>> start Text excerpt
Search code examples
apache-kafkatime-seriesstreamingapache-flink

Platform for stateful frame-by-frame processing


Modern stream processing engines tend to focus on parallel processing of big data. This is great when the desired results are calculated from aggregates over the entire set or subset(filtered) of the whole dataset. In contrast to this I need to process data sequentially, where a change from one row to the next has meaning and changes what has to be done next. All data is time-series data. As an example, imagine a video game generating the results according to the current situation and the inputs of the player. Spark kind of allows this with e.g. mapGroupsWithState(), but I believe it's not what it's designed for, as this case doesn't need distributing data across a cluster to do processing on(because as data needs to be processed sequentially,it should benefit from holding the state in one place and passing all data through a single point of processing close to that state). I've looked at flink but I didn't find anything related to stream processing frame-by-frame.

Is anything out there for solving this type of problems? I don't want to re-invent the wheel.

Thank you.


Solution

  • You can do event-at-a-time temporal pattern matching and time-series analysis with Flink.

    For an easier-to-use, higher-level API, look at the docs for doing pattern recognition with Flink SQL. For a more powerful pattern recognition library, see the docs for Flink's CEP library.

    If you prefer to work directly with the lower-level building blocks of stateful, event-at-a-time stream processing, then the best place to start in Flink is with the KeyedProcessFunction.

    Using your example of analyzing a stream of events from a video game, if you want to separately (and in parallel) process streams from different players, you would do something like this:

    events
      .keyBy(event -> event.playerId)
      .process(new MyKeyedProcessFunction())
      ...
    

    but if you can't meaningfully key-partition the stream, then you can do this:

    events
      .keyBy("a constant")
      .process(new MyKeyedProcessFunction())
    

    The reason you probably want to use a KeyedStream even if you can't take advantage of parallelism is that Flink's keyed state and timers are easier to work and more flexible than non-keyed state.

    See the process function docs for more information.
>> end Text excerpt
>> start Stored records
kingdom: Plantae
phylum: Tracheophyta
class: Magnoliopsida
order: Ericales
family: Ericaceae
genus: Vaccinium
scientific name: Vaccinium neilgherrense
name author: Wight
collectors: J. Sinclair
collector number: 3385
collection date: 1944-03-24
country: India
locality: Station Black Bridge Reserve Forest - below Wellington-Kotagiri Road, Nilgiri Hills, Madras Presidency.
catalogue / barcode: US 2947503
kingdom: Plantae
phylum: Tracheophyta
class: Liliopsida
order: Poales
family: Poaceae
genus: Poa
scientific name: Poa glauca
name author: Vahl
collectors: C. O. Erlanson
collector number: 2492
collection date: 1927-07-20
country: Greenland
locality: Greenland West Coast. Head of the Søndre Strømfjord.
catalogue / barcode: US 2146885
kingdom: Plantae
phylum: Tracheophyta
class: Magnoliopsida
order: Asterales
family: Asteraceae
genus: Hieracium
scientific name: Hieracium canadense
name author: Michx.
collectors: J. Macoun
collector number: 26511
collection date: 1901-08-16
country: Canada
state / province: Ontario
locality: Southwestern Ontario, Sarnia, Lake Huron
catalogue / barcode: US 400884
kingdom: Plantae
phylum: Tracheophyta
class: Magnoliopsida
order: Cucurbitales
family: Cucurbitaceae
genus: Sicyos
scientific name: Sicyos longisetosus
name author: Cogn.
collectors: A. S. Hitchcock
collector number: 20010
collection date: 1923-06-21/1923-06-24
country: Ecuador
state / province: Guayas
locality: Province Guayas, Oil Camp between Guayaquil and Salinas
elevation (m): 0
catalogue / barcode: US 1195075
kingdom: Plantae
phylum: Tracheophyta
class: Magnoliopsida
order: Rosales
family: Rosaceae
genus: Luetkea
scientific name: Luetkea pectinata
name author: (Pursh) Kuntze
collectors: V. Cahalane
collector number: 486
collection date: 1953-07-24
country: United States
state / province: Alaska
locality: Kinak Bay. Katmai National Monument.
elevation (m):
>> end Stored records
## Work instructions
**A)** Quote the passage of the stream processing thread that opens with the words containing "For an easier-to-use, higher-level" and closes with "with the KeyedProcessFunction.".
**B)** According to the stream processing thread, where is the best place to start in Flink for working directly with the lower-level building blocks of stateful, event-at-a-time stream processing?

## Answers to the exercise
**A)**
For an easier-to-use, higher-level API, look at the docs for doing pattern recognition with Flink SQL. For a more powerful pattern recognition library, see the docs for Flink's CEP library.

    If you prefer to work directly with the lower-level building blocks of stateful, event-at-a-time stream processing, then the best place to start in Flink is with the KeyedProcessFunction.

**B)** The KeyedProcessFunction.